Do we not consider Shane Duffy one of us? Dan Martin says he would have rode for his home country across the water had they given him the support at a time they were instead mostly focused on track cycling, and that is the sole reason we got hold of him, and yet we happily call out his nationality as Irish.
This weekend the likes of Quinn Roux and Bundee Aki are in the rugby squad to face Italy and we consider that justifiable Irishness. In fact dare we even suggest CJ Stander to be Irish when literally the only reason he lines out for us is due to Munster paying more than Glasgow, as he came to Europe looking to play international rugby with one direction from his grandfather. “As long as you don’t go to England.”
This isn’t about multiculturalism in the real world, for there have to be strict guidelines for international sport to serve a purpose. And even under the most strict of those, Declan Rice has an absolute freedom to play for essentially what is his country on the basis that he believes it to be his country. It’s time we dealt with that, for we do far worse by paying those with no links and then engage in nonsense to convince ourselves that it’s okay.
Maybe Rice’s decision is to do with the fact that Roy Keane disappoints as a number two, with many of the younger players frustrated by the level of coaching, something that feels such a let down after his career regardless of what side you fell on in Saipan. Maybe it is to do with the fact that some in the squad feel Martin O’Neill is out of touch. Maybe he just wants to win.
Or maybe, still only 19, he finally settled on a sense of purpose and place.
Instead of complaining, what Ireland need to do is come to a realisation. The FAI have done well out of hand-me-downs over the years, but to rely on them is to commit the future to the choices of others as if black-jack style chance. For even as the quality of England’s players increases – as will the quantity of those top-drawer players due to them doing so much right at underage in what has been a remarkable revolution – if we are to take anything from them it needs to be their idea and implementation and not their products. Why not look at their approach to underage soccer, rather than those that fall through their net as it’s no longer working and involves clinging to a bygone past.
That’s not to say the likes of the aforementioned Kilbane down the line shouldn’t be welcome for our history and our Diaspora mean many abroad do feel they are from here. But bringing them back needs to be allied to the modern sporting approach of internal science and structures and investment, allowing for an overcoming of all domesticated roadblocks and hurdles. We may be small and we may have competing sports in the market for young hearts and minds, but even at that there is no way we can say our soccer here is anywhere close to maximising its true potential.

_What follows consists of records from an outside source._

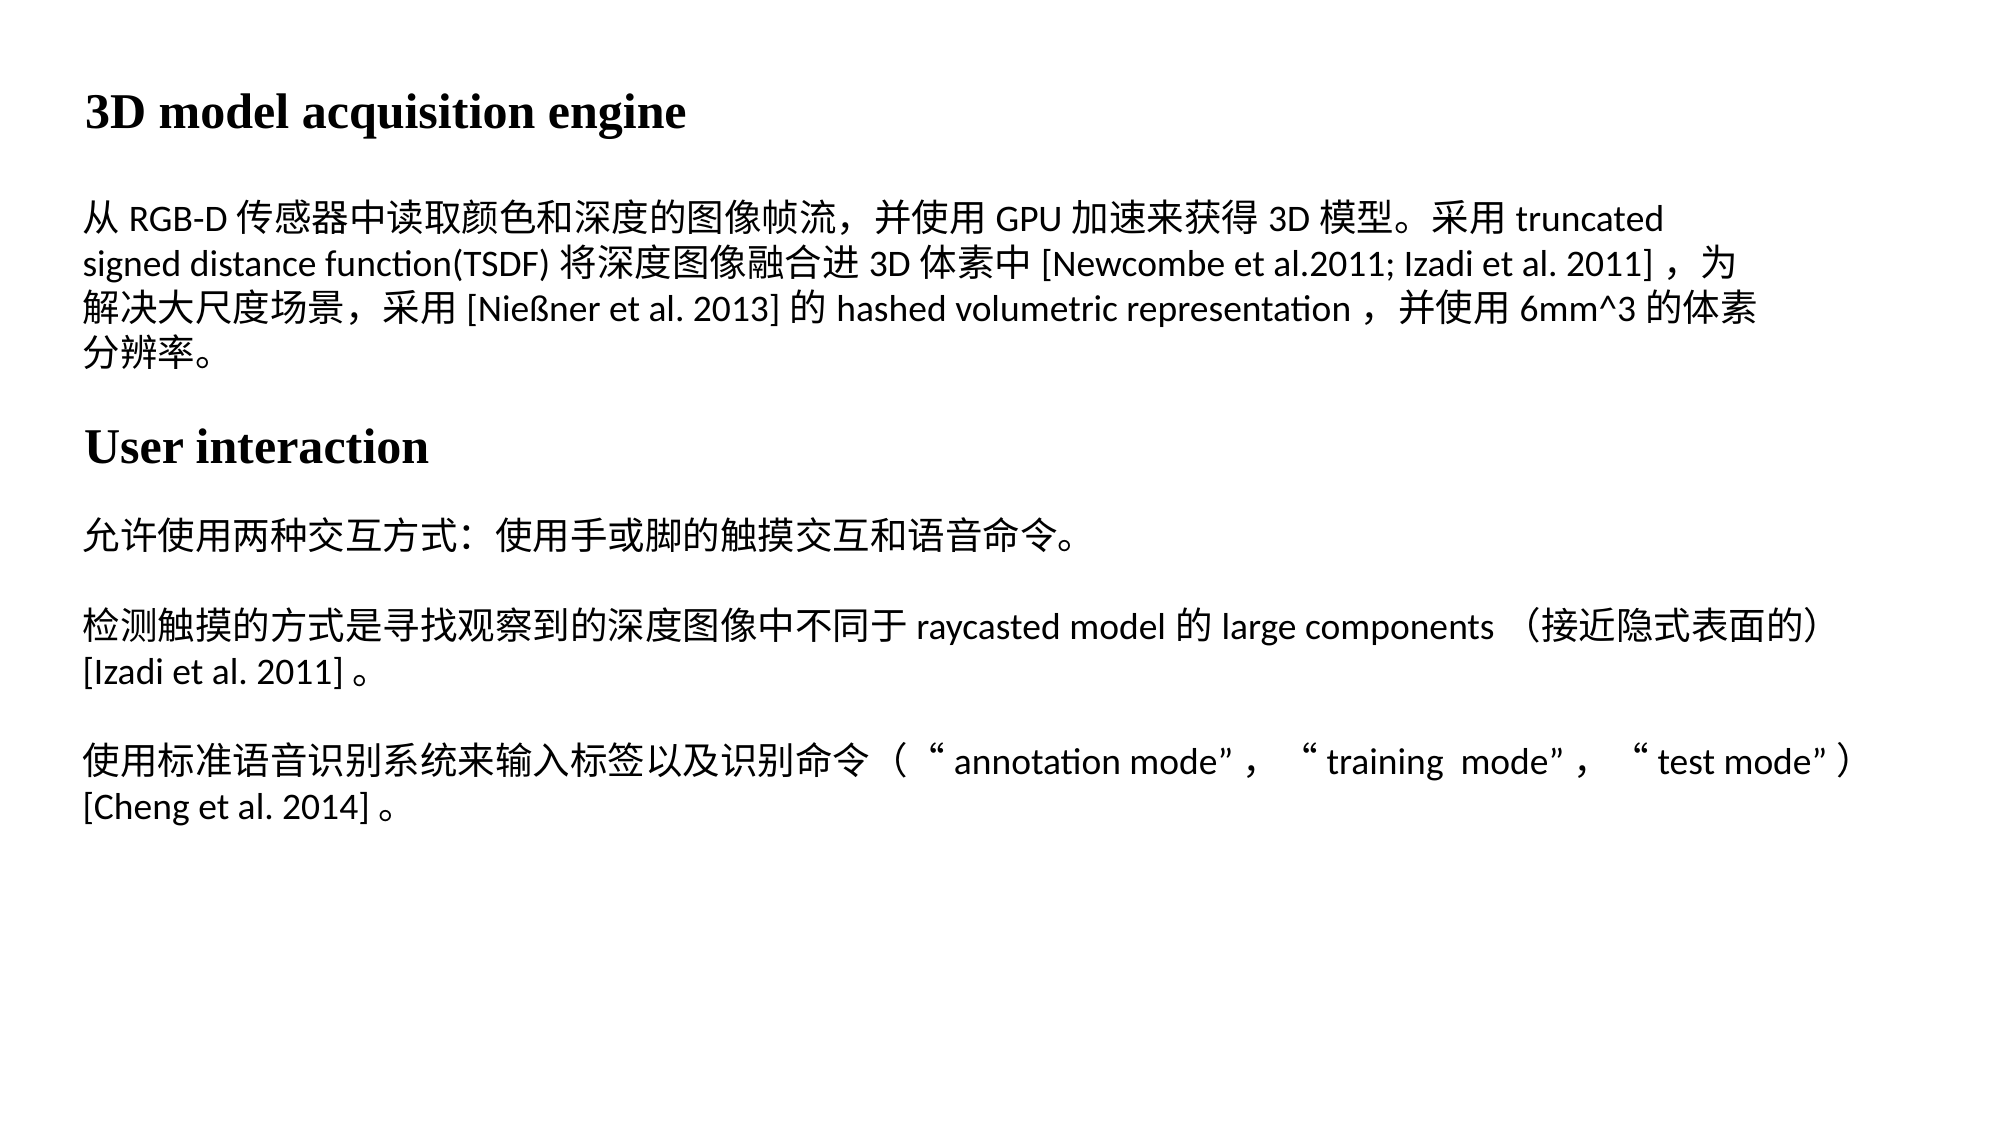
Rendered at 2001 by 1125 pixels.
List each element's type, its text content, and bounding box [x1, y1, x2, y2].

text_box User interaction [69, 406, 445, 482]
text_box 允许使用两种交互方式：使用手或脚的触摸交互和语音命令。 检测触摸的方式是寻找观察到的深度图像中不同于raycasted model的large components（接近隐式表面的） [Izadi et al. 2011]。 使用标准语音识别系统来输入标签以及识别命令（“annotation mode”，“training mode”，“test mode”） [Cheng et al. 2014]。 [67, 504, 1905, 880]
text_box 从RGB-D传感器中读取颜色和深度的图像帧流，并使用GPU加速来获得3D模型。采用truncated signed distance function(TSDF)将深度图像融合进3D体素中[Newcombe et al.2011; Izadi et al. 2011]，为解决大尺度场景，采用[Nießner et al. 2013]的hashed volumetric representation，并使用6mm^3的体素分辨率。 [67, 186, 1786, 382]
text_box 3D model acquisition engine [70, 70, 703, 146]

As many moan, Rice is now off to join up with those coming through a world-class system. It is based on simple ideas like all the national coaches working out of the one office; an academy system that sees all coaches nationwide invited there to buy into the vision; an England DNA programme around joined-up thinking and links between age groups to create world-class senior skill and talent rather than to look for instant success through size and strength at underage; a semblance of continuity in style, tactics, training and goals all the way up. As FA director of elite development Dan Ashworth said of it, “The only thing that should change is the size of the shirt”.
That’s what they are doing, and what are we doing?
Complaining about the colour of that shirt?
Blaming a teenager?
That’s typical but given our attitude in soccer and across sport it’s also something worse. For they say the hypocrite is the one who ceases to perceive his deception, the one who lies with sincerity.